Exercise input:
>>
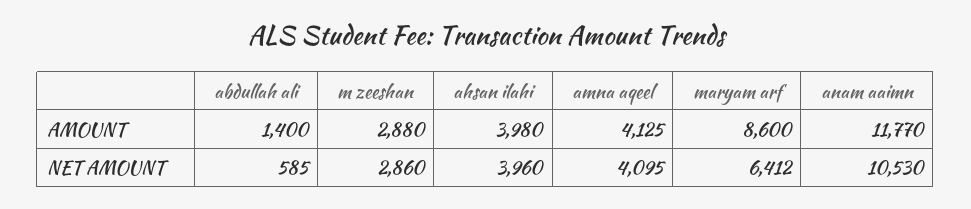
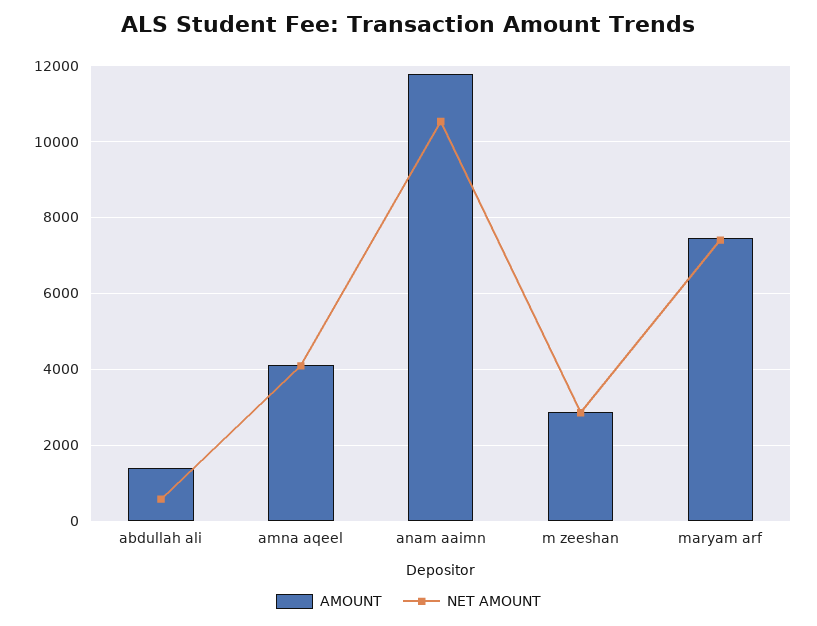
AMOUNT, ahsan ilahi: 3980 -> none
AMOUNT, maryam arf: 8600 -> 7400
NET AMOUNT, ahsan ilahi: 3960 -> none
NET AMOUNT, maryam arf: 6412 -> 7400

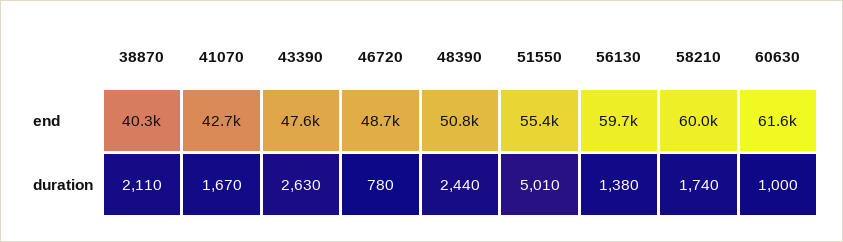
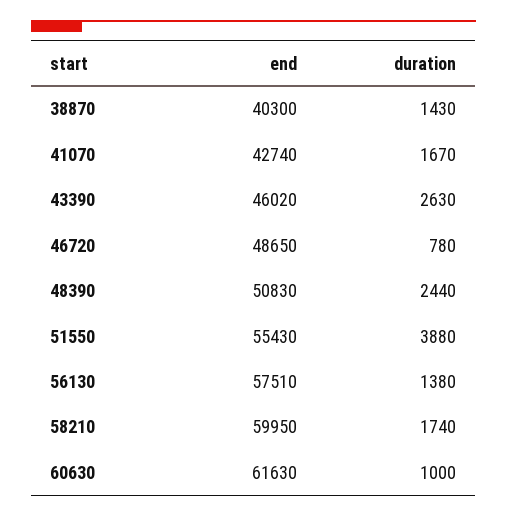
43390, end: 47600 -> 46020
56130, end: 59700 -> 57510
38870, duration: 2110 -> 1430
51550, duration: 5010 -> 3880

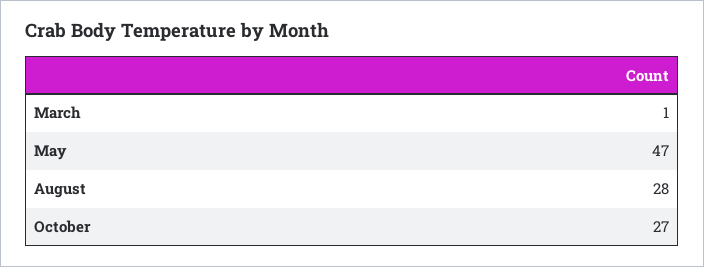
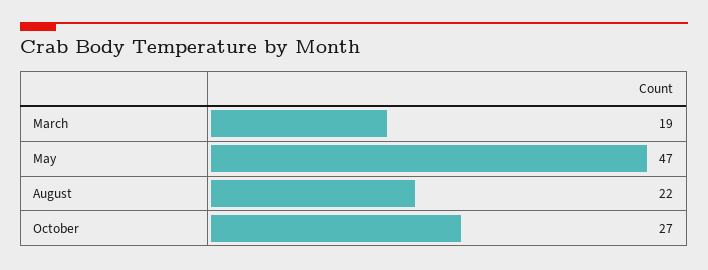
March: 1 -> 19
August: 28 -> 22

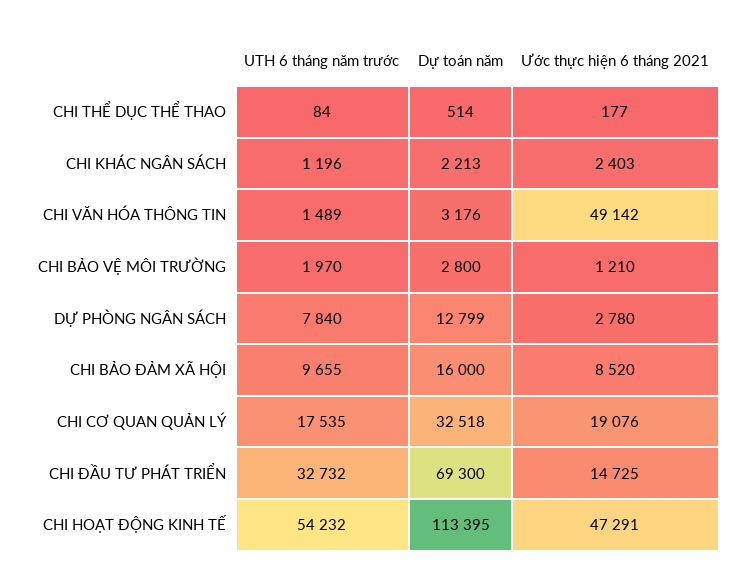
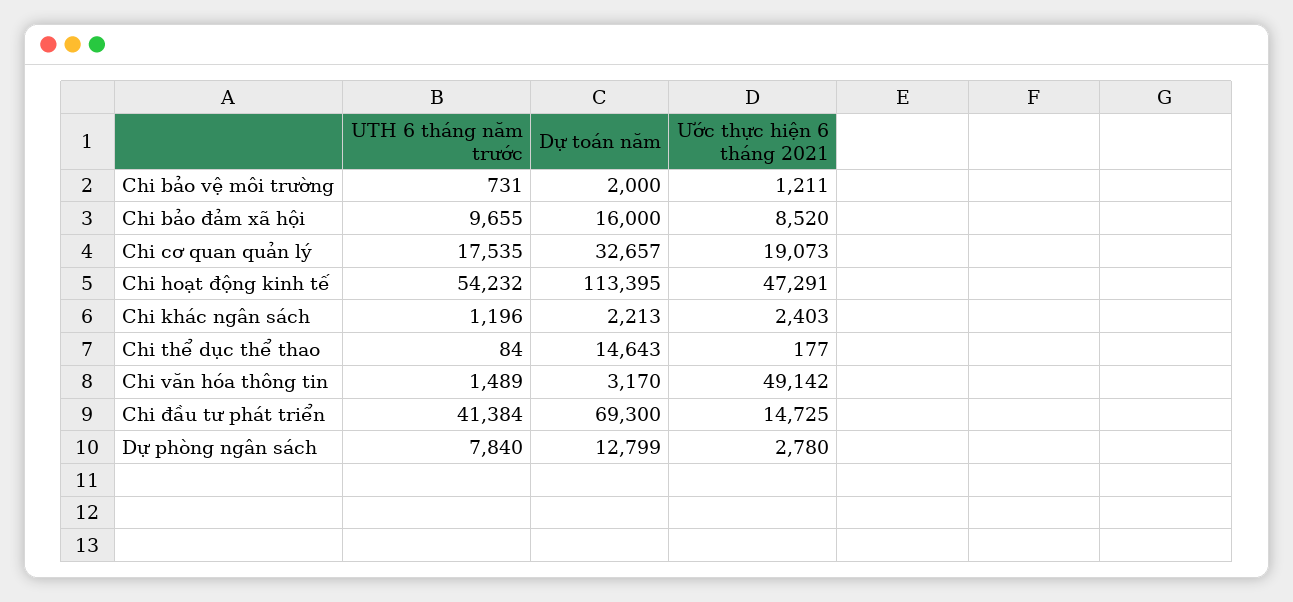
Dự toán năm, CHI THỂ DỤC THỂ THAO: 514 -> 14643
Dự toán năm, CHI VĂN HÓA THÔNG TIN: 3176 -> 3170
UTH 6 tháng năm trước, CHI BẢO VỆ MÔI TRƯỜNG: 1970 -> 731
Dự toán năm, CHI BẢO VỆ MÔI TRƯỜNG: 2800 -> 2000
Ước thực hiện 6 tháng 2021, CHI BẢO VỆ MÔI TRƯỜNG: 1210 -> 1211
Dự toán năm, CHI CƠ QUAN QUẢN LÝ: 32518 -> 32657
Ước thực hiện 6 tháng 2021, CHI CƠ QUAN QUẢN LÝ: 19076 -> 19073
UTH 6 tháng năm trước, CHI ĐẦU TƯ PHÁT TRIỂN: 32732 -> 41384

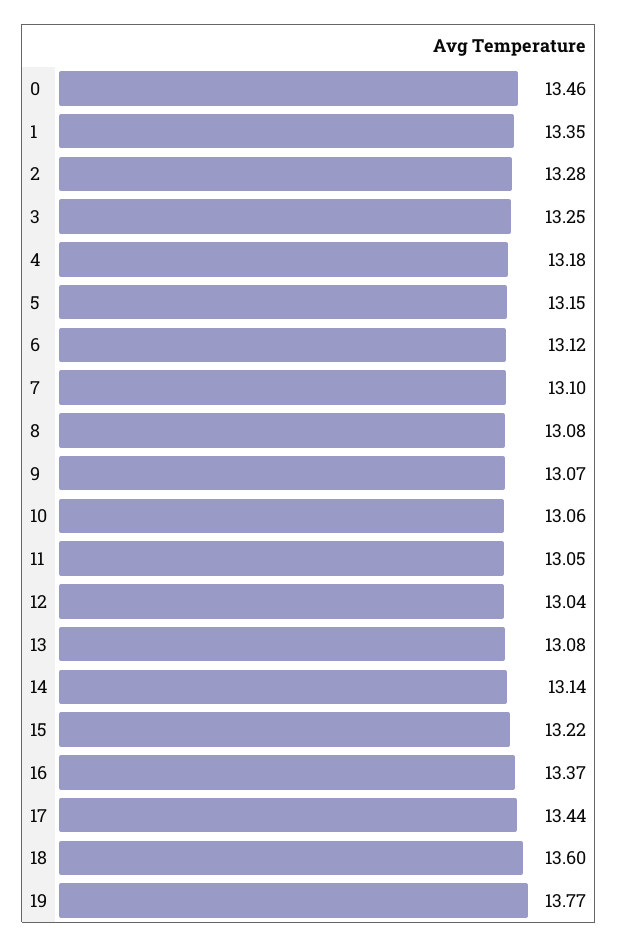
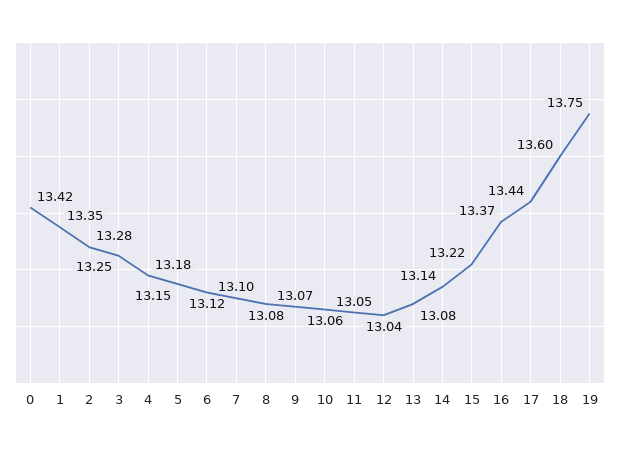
0: 13.46 -> 13.42
19: 13.77 -> 13.75

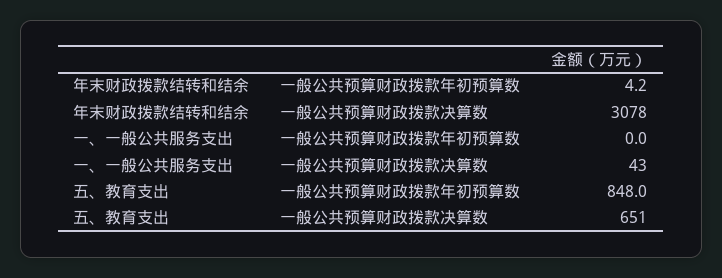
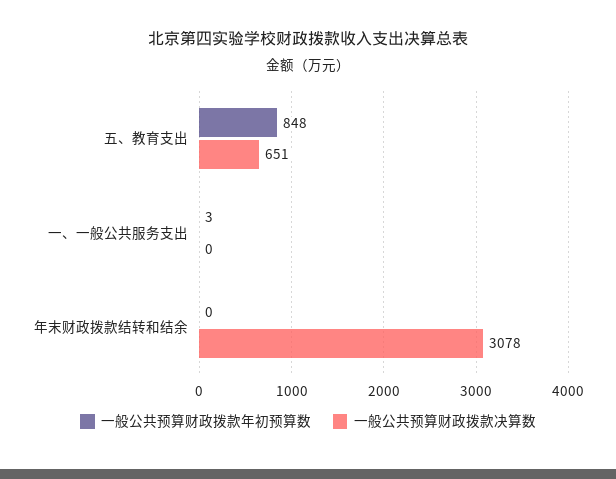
一般公共预算财政拨款年初预算数, 年末财政拨款结转和结余: 4.2 -> 0
一般公共预算财政拨款年初预算数, 一、一般公共服务支出: 0 -> 3
一般公共预算财政拨款决算数, 一、一般公共服务支出: 43 -> 0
<<
Required work: Set the records down again exactly, with no pictures.

Response area:
AMOUNT, ahsan ilahi: 3980 -> none
AMOUNT, maryam arf: 8600 -> 7400
NET AMOUNT, ahsan ilahi: 3960 -> none
NET AMOUNT, maryam arf: 6412 -> 7400

43390, end: 47600 -> 46020
56130, end: 59700 -> 57510
38870, duration: 2110 -> 1430
51550, duration: 5010 -> 3880

March: 1 -> 19
August: 28 -> 22

Dự toán năm, CHI THỂ DỤC THỂ THAO: 514 -> 14643
Dự toán năm, CHI VĂN HÓA THÔNG TIN: 3176 -> 3170
UTH 6 tháng năm trước, CHI BẢO VỆ MÔI TRƯỜNG: 1970 -> 731
Dự toán năm, CHI BẢO VỆ MÔI TRƯỜNG: 2800 -> 2000
Ước thực hiện 6 tháng 2021, CHI BẢO VỆ MÔI TRƯỜNG: 1210 -> 1211
Dự toán năm, CHI CƠ QUAN QUẢN LÝ: 32518 -> 32657
Ước thực hiện 6 tháng 2021, CHI CƠ QUAN QUẢN LÝ: 19076 -> 19073
UTH 6 tháng năm trước, CHI ĐẦU TƯ PHÁT TRIỂN: 32732 -> 41384

0: 13.46 -> 13.42
19: 13.77 -> 13.75

一般公共预算财政拨款年初预算数, 年末财政拨款结转和结余: 4.2 -> 0
一般公共预算财政拨款年初预算数, 一、一般公共服务支出: 0 -> 3
一般公共预算财政拨款决算数, 一、一般公共服务支出: 43 -> 0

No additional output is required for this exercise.